Can growing our own food have well-being benefits, help to reduce food poverty, make us healthier, and benefit wildlife?

Nature on your doorstep volunteer Martyn Davies, investigates the benefits of growing your own vegetables

From my perspective the answer is a resounding yes, but that is because the kitchen garden is my happy place, my gym, my contemplative space, and a haven for wildlife. It is surely naïve though to think that growing a few vegetables can have so many positive effects on the wider community, who aren’t all veg gardening nerds with a passion for wildlife like me, and those that are, often don’t have the space for a kitchen garden. (Although many vegetables can be successfully grown in pots even if you only have a balcony or courtyard garden).

 

Since starting work on a new project with a small Charity in rural Wales, the full potential of ‘growing a bit of veg’ has become clear to me. ‘Tir Coed’ connect people with land (Tir) and woods (Coed) by delivering outdoor learning and well-being programmes www.tircoed.org.uk. At a time when many people are struggling to afford food and are suffering from the inevitable resulting stress and anxiety, the opportunity to grow your own food whilst making new friends seems like a no-brainer, but of course it is not that simple. Even for those lucky enough to have a large garden or access to an allotment, the early stages of Spring optimism are often quashed by a lack of time or knowledge, cultivating a healthy patch of weeds with the occasional obstinate lettuce poking its head through a mat of chickweed. So how do Tir Coed do things differently? and how can we all learn from this model to improve our lives by growing vegetables?

 

Education

Tir Coed run free 20 week accredited sustainable horticulture courses, teaching people how to grow their own food, as well as arming them with a qualification. These courses are run at community gardens, which often provide small growing areas for individuals and the chance to be a part of a communal/community growing space, which also provides fresh food for the local foodbank. There are community gardens springing up all over the country, find your nearest garden and get involved, if you don't have one nearby there are many grants available to help create new gardens, and councils will often provide unused municipal land for community use, so why not investigate starting your own community garden.

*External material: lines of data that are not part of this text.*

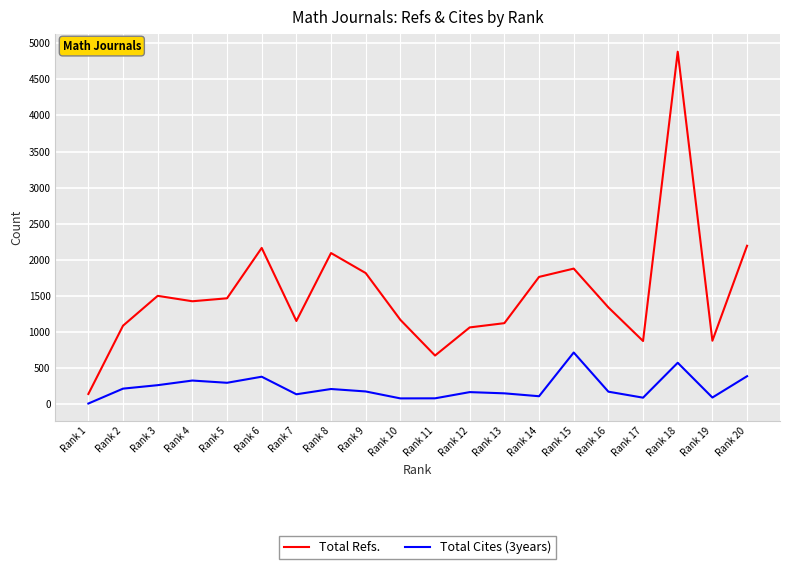

At which category is the sum across all series the highest?

Rank 18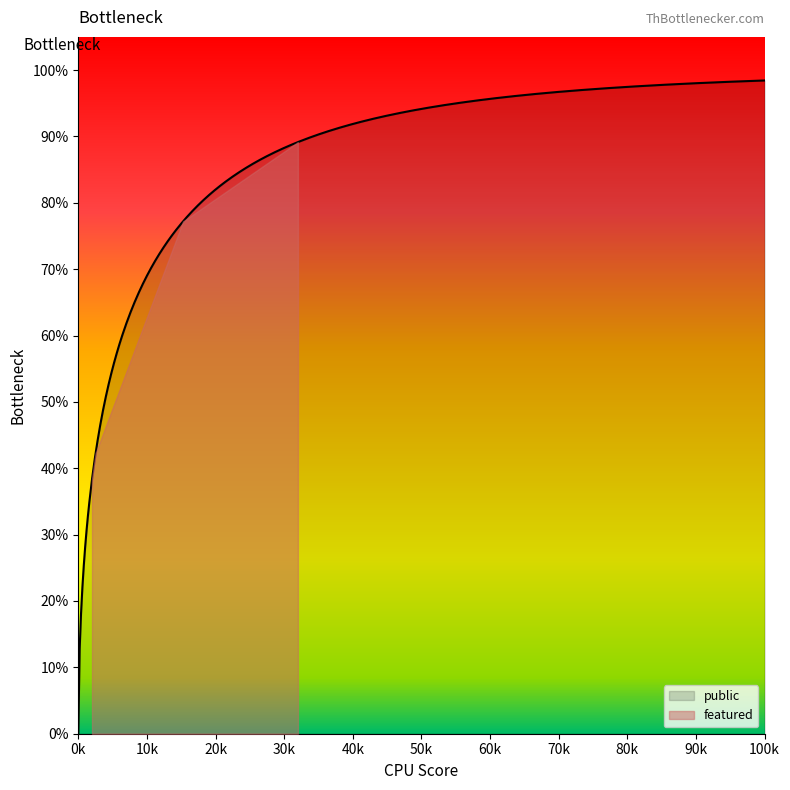

True or false: public and featured intersect in this chart.

False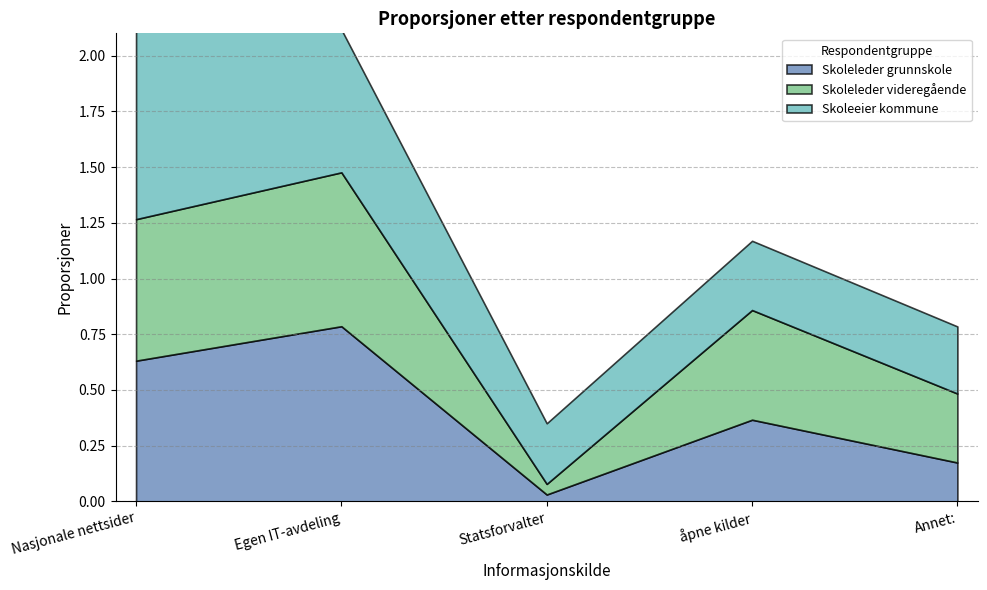

Which series changed the most between Egen IT-avdeling and åpne kilder?

Skoleleder grunnskole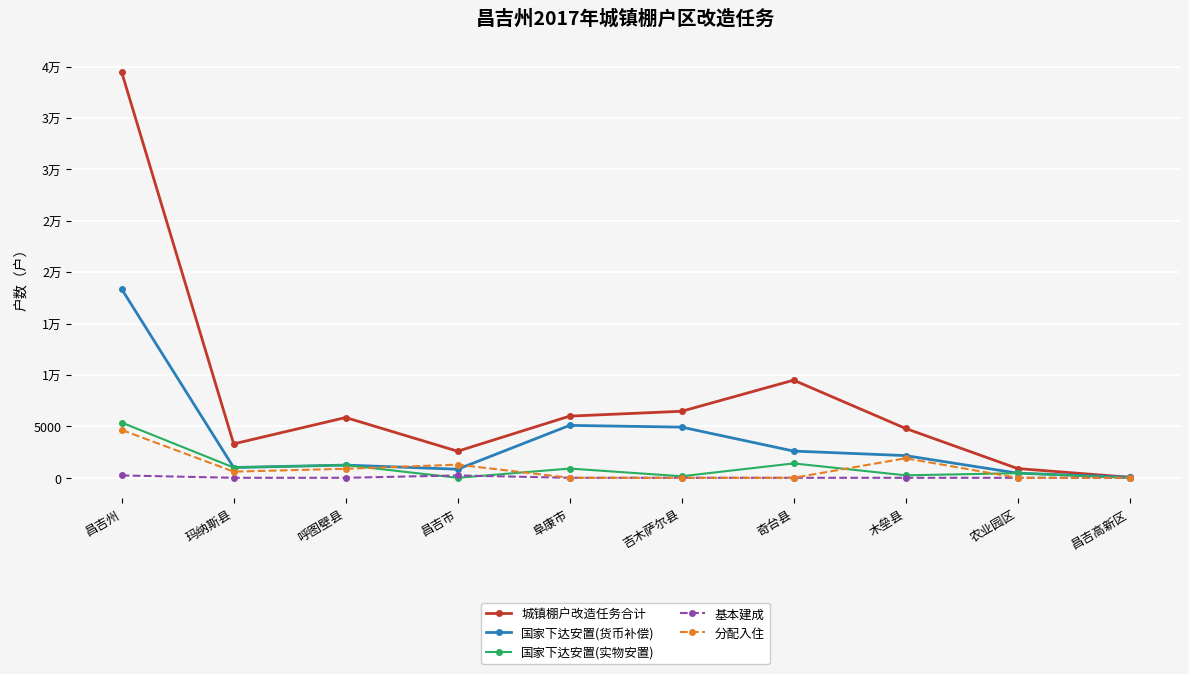

What is the approximate value of 国家下达安置(实物安置) at 阜康市, to the nearest 10?

900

Garden communities toolkit - Guidance - GOV.UK (www.gov.uk)

 Learning in the community garden, (Credit: Tir Coed)

Well-Being

Immersing people in nature is at the core of Tir Coed’s philosophy, when you are also making new friends, gaining qualifications, saving money, and making a difference in your local community it is very difficult not to feel better in yourself.

 Tir Coed Trainees enjoying a bumper harvest, (Credit: Tir Coed)

How do I cook a celeriac?

One of the most important skills that trainees learn is planning to grow the most suitable crops, avoiding gluts, and extending crop harvests over a long period. To be able to produce cheap, healthy meals from your kitchen garden, you must know what to do with your prize celeriac after you’ve pulled it out of the ground and shared a picture of it on Instagram (because no-one really knows how to cook them if they are being honest). So Tir Coed have partnered with the NHS’s ‘nutrition skills for life’ initiative Nutrition Skills for Life®, which offer free accredited training courses in nutrition and cooking. Which teach people how to cook cheaper, healthier, tastier meals, making the most of the ingredients they can grow.

 

Can a vegetable garden be wildlife friendly?

With the right attitude and a little know-how, a kitchen garden can be a wildlife haven. Starting in the soil, organic gardening methods such as no-dig (or at least minimal digging), using the correct crop rotations, adding plenty of organic matter and most importantly avoiding using any pesticides, will create a thriving unobserved ecosystem. Although the earthworms won’t be unobserved by hungry robins and blackbirds, and there are many other welcome predators such as hedgehogs and slow worms who will be happy to polish off your slugs (although you will probably have to make peace with losing the odd cabbage). See the RSPB advice for attracting useful predators to your garden:

How to attract slow worms and other reptiles | The RSPB

Hedgehog Facts | What They Eat & Other Facts - The RSPB

 

Many vegetable crops are fantastic for pollinating insects, and with well-chosen companion planting (where beneficial flowers are interplanted with crops) your kitchen garden will be buzzing with bees as well as useful insects such as ladybirds that will prey on aphids.

Facts About Insects & Invertebrates - The RSPB

  Companion planting, and plenty of refuge for wildlife, (Credit: Martyn Davies) 

So, can growing our own vegetables make us healthier, happier, knock some money off our monthly food shop and benefit wildlife? Definitely, and we don’t need to lower our expectations, for if we change our perspective and work together, we can create more positive change than even the most optimistic potential gardener could imagine as they thumb through their seed catalogue, pondering whether growing loofas on the shed wall is a little ambitious. So, get out there and plant some veg, if you haven’t got the space, contact your local allotment site or community garden. If you don’t have one, start one, and join the community garden revolution, it will change your life!